**PETIKAN TEKS:**

* * * * * * *

Adat Ngarot Lelea, Tradisi Menembus Batas Masa

Adat Ngarot tetap eksis karena kesadaran dan sinergi seluruh elemen bangsa.

republika
Arak-arakan adat Ngarot Lelea sebuah tradisi adat yang hingga kini masih terus diselenggarakan setiap tahun.
Rep: Joko Sadewo Red: Joko Sadewo

REPUBLIKA.CO.ID, INDRAMAYU -- “Pinginnya sih adat Ngarot ini tetap ada terus, biar setiap tahun Desa Lelea bisa ramai terus. Karena Ngarot ini selalu kami tunggu-tunggu”.

Baca Juga


Begitulah ungkapan Chintia, seorang gadis remaja asal Desa Lelea, Kecamatan Lelea, Kabupaten Indramayu, Jawa Barat. Sebuah harapan akan terus terjaganya Ngarot Lelea, sebuah tradisi yang sudah puluhan tahun berjalan, dan tetap eksis hingga saat ini.

Ngarot merupakan tradisi masyarakat Lelea, yang dilakukan untuk menyambut masa tanam. “Ngarot merupakan pesta warga desa Lelea yang diwariskan oleh Ki Buyut Kapol, yang merupakan pemilik lahan pertanian di Lelea,” kata Kuwu Lelea, Raidi.

* * * * * * *

**ISI KUMPULAN DATA:**
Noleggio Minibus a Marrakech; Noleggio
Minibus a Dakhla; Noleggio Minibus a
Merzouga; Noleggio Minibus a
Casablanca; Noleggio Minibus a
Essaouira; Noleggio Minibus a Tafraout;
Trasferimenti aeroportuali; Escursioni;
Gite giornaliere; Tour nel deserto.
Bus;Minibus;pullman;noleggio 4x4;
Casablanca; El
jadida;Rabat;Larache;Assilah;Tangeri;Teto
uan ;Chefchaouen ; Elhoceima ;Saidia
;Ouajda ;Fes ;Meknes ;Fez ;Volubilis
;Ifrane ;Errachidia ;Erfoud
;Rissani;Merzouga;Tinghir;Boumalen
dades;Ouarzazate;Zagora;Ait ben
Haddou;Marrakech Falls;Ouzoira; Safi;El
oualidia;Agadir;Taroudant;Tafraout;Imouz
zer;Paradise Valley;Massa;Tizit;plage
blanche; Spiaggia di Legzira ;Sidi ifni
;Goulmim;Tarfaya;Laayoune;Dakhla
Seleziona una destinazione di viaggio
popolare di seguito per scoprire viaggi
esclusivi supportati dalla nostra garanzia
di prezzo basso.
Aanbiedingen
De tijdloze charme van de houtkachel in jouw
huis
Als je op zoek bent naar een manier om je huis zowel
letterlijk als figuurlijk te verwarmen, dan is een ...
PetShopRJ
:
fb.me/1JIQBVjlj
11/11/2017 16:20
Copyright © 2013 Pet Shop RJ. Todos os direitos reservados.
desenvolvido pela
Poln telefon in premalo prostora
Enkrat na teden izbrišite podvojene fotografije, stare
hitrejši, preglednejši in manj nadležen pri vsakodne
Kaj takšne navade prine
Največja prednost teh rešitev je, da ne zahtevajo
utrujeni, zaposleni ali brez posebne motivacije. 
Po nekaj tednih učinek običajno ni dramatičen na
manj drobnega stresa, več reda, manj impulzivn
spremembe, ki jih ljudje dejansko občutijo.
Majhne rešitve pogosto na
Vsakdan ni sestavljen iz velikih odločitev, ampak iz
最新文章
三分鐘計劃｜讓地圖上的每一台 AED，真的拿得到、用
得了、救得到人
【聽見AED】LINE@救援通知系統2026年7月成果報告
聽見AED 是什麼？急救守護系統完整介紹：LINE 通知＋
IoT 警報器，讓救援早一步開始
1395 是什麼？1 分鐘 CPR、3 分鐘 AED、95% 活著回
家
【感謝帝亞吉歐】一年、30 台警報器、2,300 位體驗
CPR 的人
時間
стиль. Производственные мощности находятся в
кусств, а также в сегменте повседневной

* * * * * * *

**INSTRUKSI ANDA:** Tolong tuliskan kembali seluruh teks tentang adat Ngarot Lelea tanpa mengubah satu kata atau tanda baca pun. Data di atas sama sekali tidak dipakai di sini.

**HASIL BERIKUT:**
Adat Ngarot Lelea, Tradisi Menembus Batas Masa

Adat Ngarot tetap eksis karena kesadaran dan sinergi seluruh elemen bangsa.

republika
Arak-arakan adat Ngarot Lelea sebuah tradisi adat yang hingga kini masih terus diselenggarakan setiap tahun.
Rep: Joko Sadewo Red: Joko Sadewo

REPUBLIKA.CO.ID, INDRAMAYU -- “Pinginnya sih adat Ngarot ini tetap ada terus, biar setiap tahun Desa Lelea bisa ramai terus. Karena Ngarot ini selalu kami tunggu-tunggu”.

Baca Juga


Begitulah ungkapan Chintia, seorang gadis remaja asal Desa Lelea, Kecamatan Lelea, Kabupaten Indramayu, Jawa Barat. Sebuah harapan akan terus terjaganya Ngarot Lelea, sebuah tradisi yang sudah puluhan tahun berjalan, dan tetap eksis hingga saat ini.

Ngarot merupakan tradisi masyarakat Lelea, yang dilakukan untuk menyambut masa tanam. “Ngarot merupakan pesta warga desa Lelea yang diwariskan oleh Ki Buyut Kapol, yang merupakan pemilik lahan pertanian di Lelea,” kata Kuwu Lelea, Raidi.